Bob: You mean this thing here (groaning and grunting)?

Norm: Yeah, that's the hard drive. Ah, thanks. And they want to do multimedia. You know; sound, graphics, computer games, the latest; so we'll add on a new super VGA monitor.

Bob: Something else?


Bob: Something else? More stuff?A CD ROM drive.

Norm: Yeah, we have a sound board and special speakers if you want that great sound.

Bob: This isn't so simple anymore!

Norm: Well, we're just about ready to go. That's about it.

Bob: All right now. With all this preparation Norm, this had better be great.

Norm: Well, I hope so, let's (sound of drive grinding) load up Word Perfect, Lotus 1-2-3, Excel and FileMaker Pro and watch her rip! (beep…crash) Uh-oh.

Bob: What happened? What happened?

Norm: Well, it looks like a system crash.

Bob: Oh no!

Norm: Don't worry! We can fix this thing. We can fix it.

Bob: What do we do now, give up?

Norm: No, never! We drop everything and start over. That's the American Way. You keep changing stuff until you find what's wrong.

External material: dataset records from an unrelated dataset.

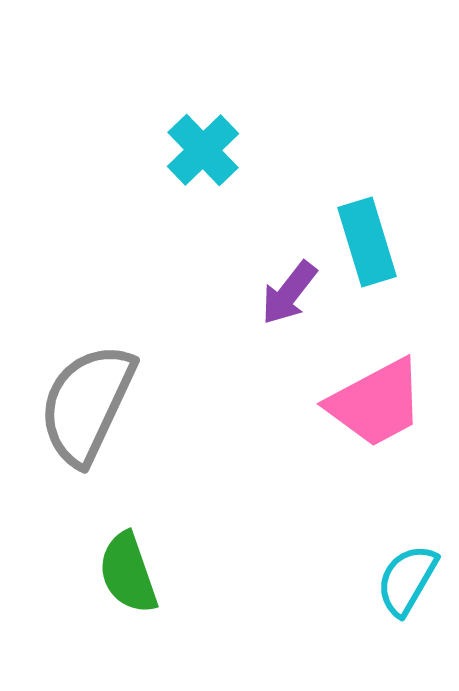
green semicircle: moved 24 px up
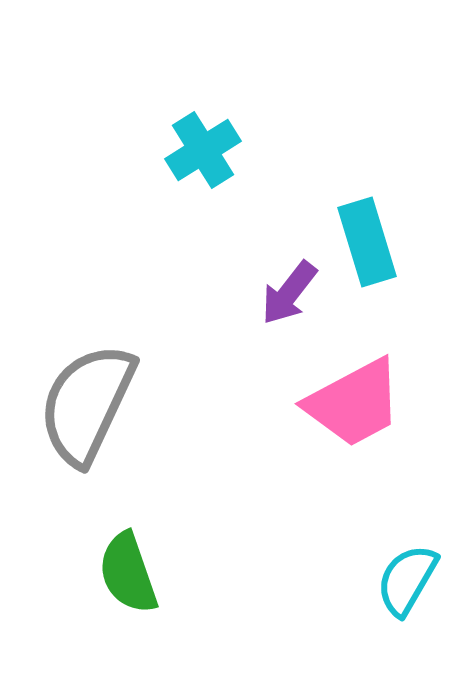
cyan cross: rotated 12 degrees clockwise
pink trapezoid: moved 22 px left
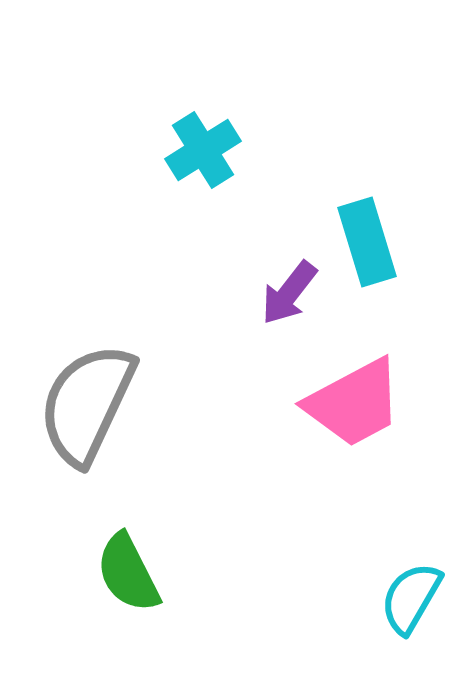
green semicircle: rotated 8 degrees counterclockwise
cyan semicircle: moved 4 px right, 18 px down
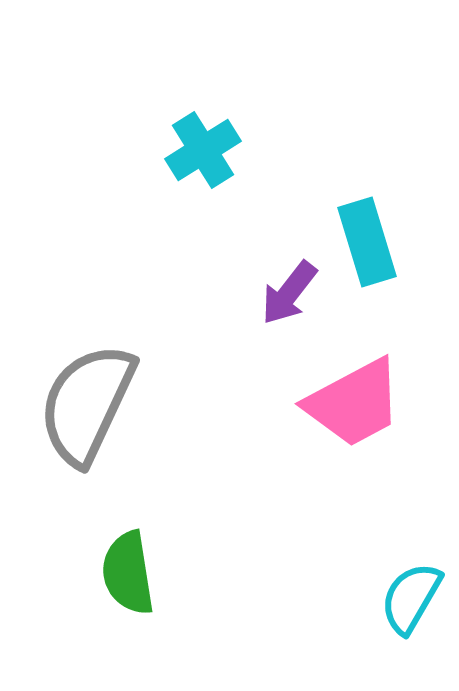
green semicircle: rotated 18 degrees clockwise
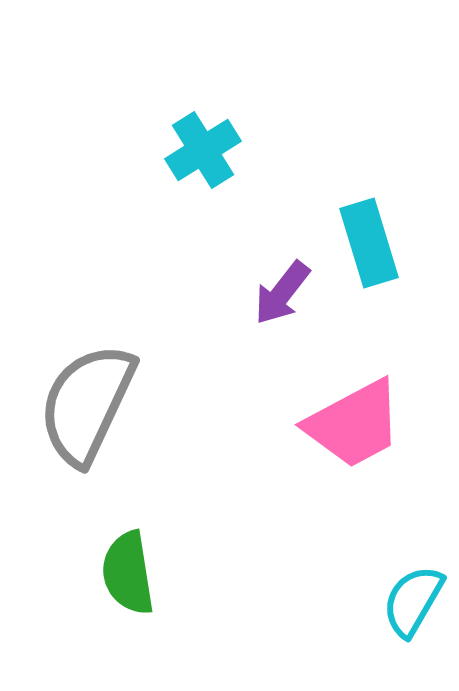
cyan rectangle: moved 2 px right, 1 px down
purple arrow: moved 7 px left
pink trapezoid: moved 21 px down
cyan semicircle: moved 2 px right, 3 px down
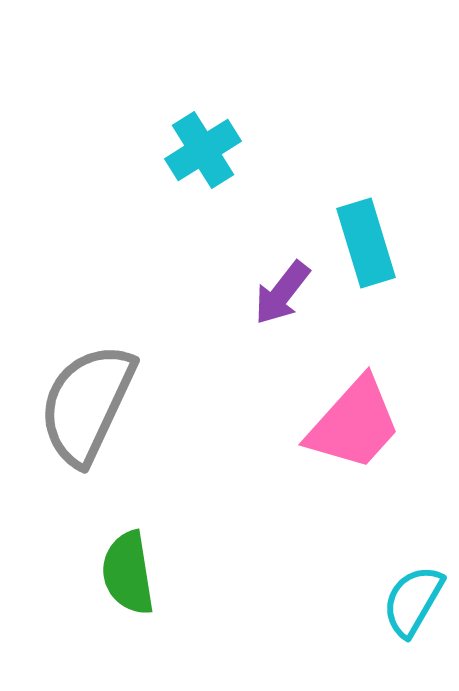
cyan rectangle: moved 3 px left
pink trapezoid: rotated 20 degrees counterclockwise
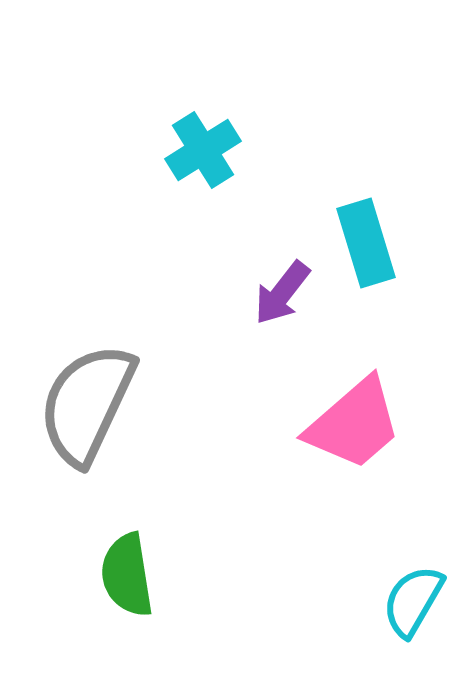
pink trapezoid: rotated 7 degrees clockwise
green semicircle: moved 1 px left, 2 px down
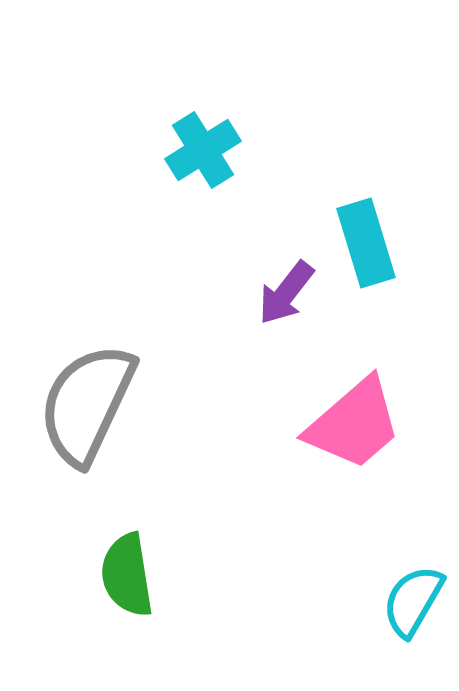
purple arrow: moved 4 px right
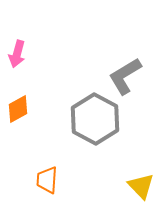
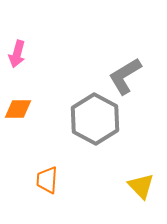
orange diamond: rotated 28 degrees clockwise
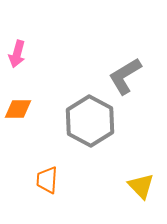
gray hexagon: moved 5 px left, 2 px down
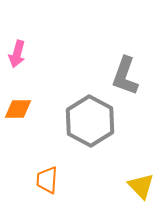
gray L-shape: rotated 39 degrees counterclockwise
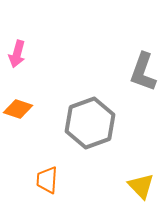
gray L-shape: moved 18 px right, 4 px up
orange diamond: rotated 20 degrees clockwise
gray hexagon: moved 2 px down; rotated 12 degrees clockwise
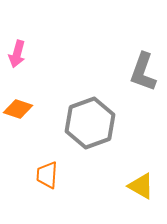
orange trapezoid: moved 5 px up
yellow triangle: rotated 16 degrees counterclockwise
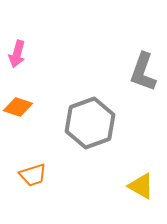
orange diamond: moved 2 px up
orange trapezoid: moved 14 px left; rotated 112 degrees counterclockwise
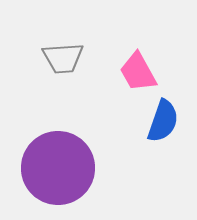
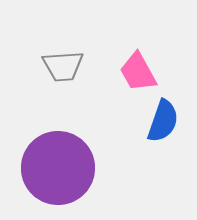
gray trapezoid: moved 8 px down
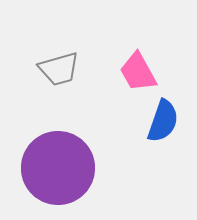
gray trapezoid: moved 4 px left, 3 px down; rotated 12 degrees counterclockwise
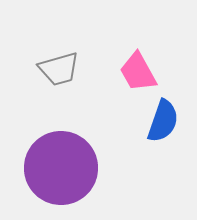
purple circle: moved 3 px right
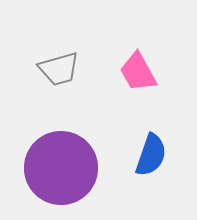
blue semicircle: moved 12 px left, 34 px down
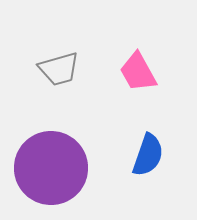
blue semicircle: moved 3 px left
purple circle: moved 10 px left
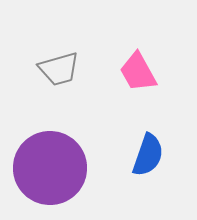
purple circle: moved 1 px left
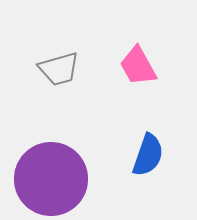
pink trapezoid: moved 6 px up
purple circle: moved 1 px right, 11 px down
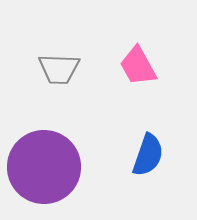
gray trapezoid: rotated 18 degrees clockwise
purple circle: moved 7 px left, 12 px up
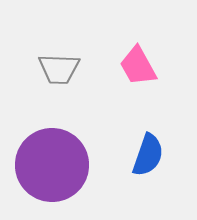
purple circle: moved 8 px right, 2 px up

Bob: Now, how long is this gonna take? I haven't got all week to…

Norm: Don't worry! I'll have this thing running like top, Bob. In the mean time you can go back in my shop there and use my Mac.

Bob: All right, you keep working at it Norm. We're out of time folks. Join us tomorrow for the start of our new 50-part series: How to install and maintain a Local Area Network. Until then, bye bye from This Old DOS!